Si le sujet est bouleversant, j’ai apprécié qu’Ariane Bois ne tombe pas dans le larmoyant. Son style, très journalistique (mais c'est initialement son métier, je ne l'oublie pas), met en avant la vérité brute plutôt que le romanesque. Cependant, cette approche m’a gênée. La structure du récit, avec ses allers-retours constants entre les époques et ses personnages écartelés entre passé et présent, m’a semblé trop fragmentée. Cela reflète sûrement le traumatisme vécu par ces enfants, mais j’ai eu du mal à pleinement m’attacher aux protagonistes.

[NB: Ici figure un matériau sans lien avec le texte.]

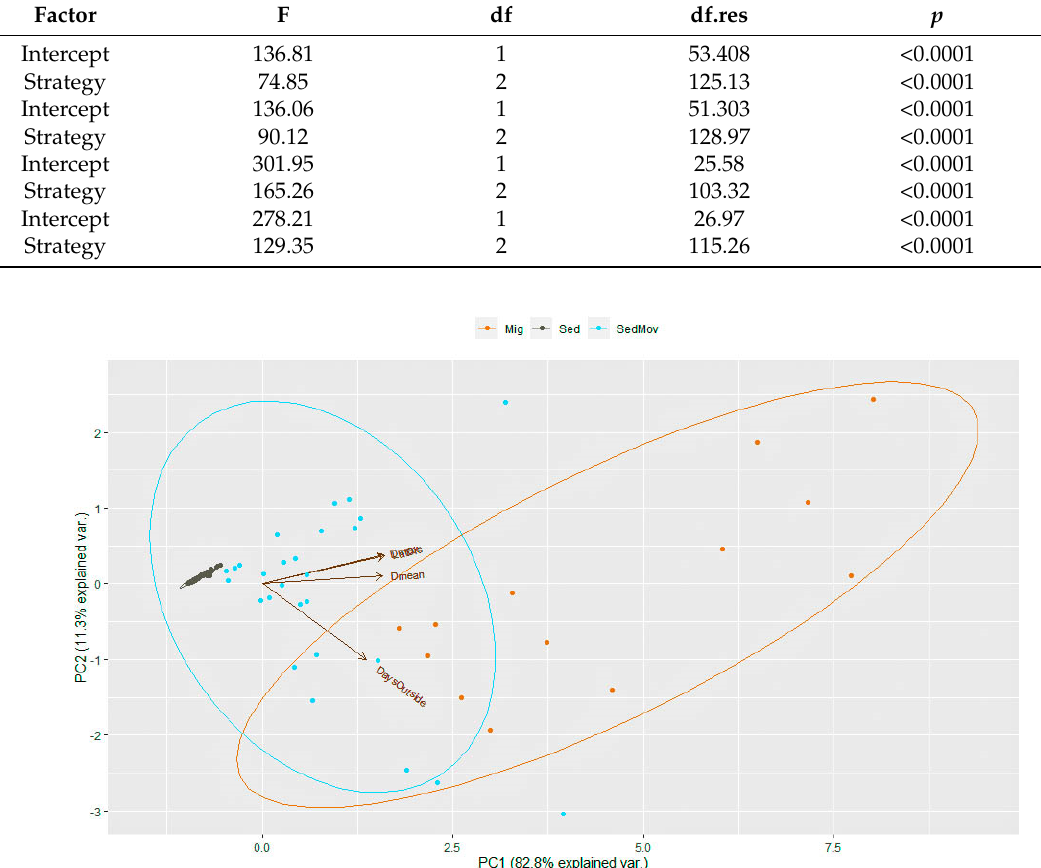
Table 2. Results of the ANOVA tests based on the previous LMMs (see Table S3). Estimates, F value, degrees of freedom (df), degrees of freedom of the residuals (df.res), and p value are shown. n = 136. p < 0.0001 for all strategy pairwise comparisons.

Dès les première lignes, les premiers paragraphes, les premières pages, je ressens ce cri qui se forme dans ma gorge, qui l'a serre, qui la gratte, qui la tord. Ce premiers mots m'éclatent à la face. Comment a-t-on pu manipuler ces parents pour leur faire croire que l’exil serait une chance pour leurs enfants ? Malgré la misère et l'insalubrité, ce sont les parents qu'ils faut aider. Quelle peine pour ces enfants et ces parents manipulés en profitant de leur illettrisme et de leur crédulité. Des policiers, des religieuses au cœur même de l'organisation. L'exil, l'inconnu et la solitude car même la fratrie est désunie. seul, abandonné, ils vont devoir grandir. Et pourquoi ces enfants qui ne disent pas : où sont mon papa et ma maman, je veux revoir mon papa, je veux revoir ma maman? Comment ces petits, à qui l’on promettait des vacances, ont-ils pu être dépossédés de tout, même de leur propre nom ? Pauline devient Isabelle, une nouvelle identité imposée comme un chien abandonné sur le trottoir.
1962-1963 ce n'est que le début, le début de la nouvelle histoire de Pauline mais aussi le début de l'inimaginable. Des enfants déracinés, ça a duré jusqu'en 1982, l'année de ma naissance, 20 ans sans cris, sans larme, juste une douleur dans le paysage français. Un politique migratoire pendant les 30 glorieuses, qui au contraire rend notre pays pas glorieux.
Comme je le disais Ariane Bois choisit un angle narratif où le roman s’efface parfois derrière l’enquête. L’histoire de Pauline est bouleversante, mais j’ai été déçue par sa fille. Son parcours, censé restituer la vérité et donner un sens à cette tragédie, m’a semblé trop évident, trop linéaire, comme si la transmission de la mémoire était un simple passage de relais. Cela amoindrit, à mes yeux, l’impact du récit. J’aurais aimé plus de complexité, plus de heurts dans cette quête de mémoire.
Malgré cela, L’Île aux Enfants reste un livre essentiel. Il met en lumière une réalité trop peu connue, une douleur encore vive dans l’histoire de France. Si la forme m’a parfois frustrée, le fond, lui, est d’une puissance indéniable. Un roman nécessaire pour ne jamais oublier.
En lisant ta chronique et le résumé du livre, je me disais que cette histoire me rappelait quelque chose. En fait, je crois que le même sujet est traité dans "Déracinés" de Fanny Laurent, que j'ai découvert grâce à un épisode du podcast Pages à Partager. Il faudrait que je me penche sur l'un ou l'autre de ces livres.
RépondreSupprimerJe ne connais pas du tout le livre que tu cites, je vais aller me renseigner de ce pas. Merci
SupprimerIl y a de quoi être horrifiée par ce pan méconnu de notre Histoire récente, à quel point faut-il manquer d'humanité pour mettre en place et participer à une telle politique?
RépondreSupprimerCe livre est dans ma WL, tu me donnes envie de le lire malgré mon expérience mitigée des livres de l'autrice.
Je pense que c'est un livre plus à découvrir pur le fond : cette histoire méconnue que pour la forme : déjà que tu n'apprécies pas tout à fait l'autrice mais peut être ce qui m'a gêné te conviendra mieux au final.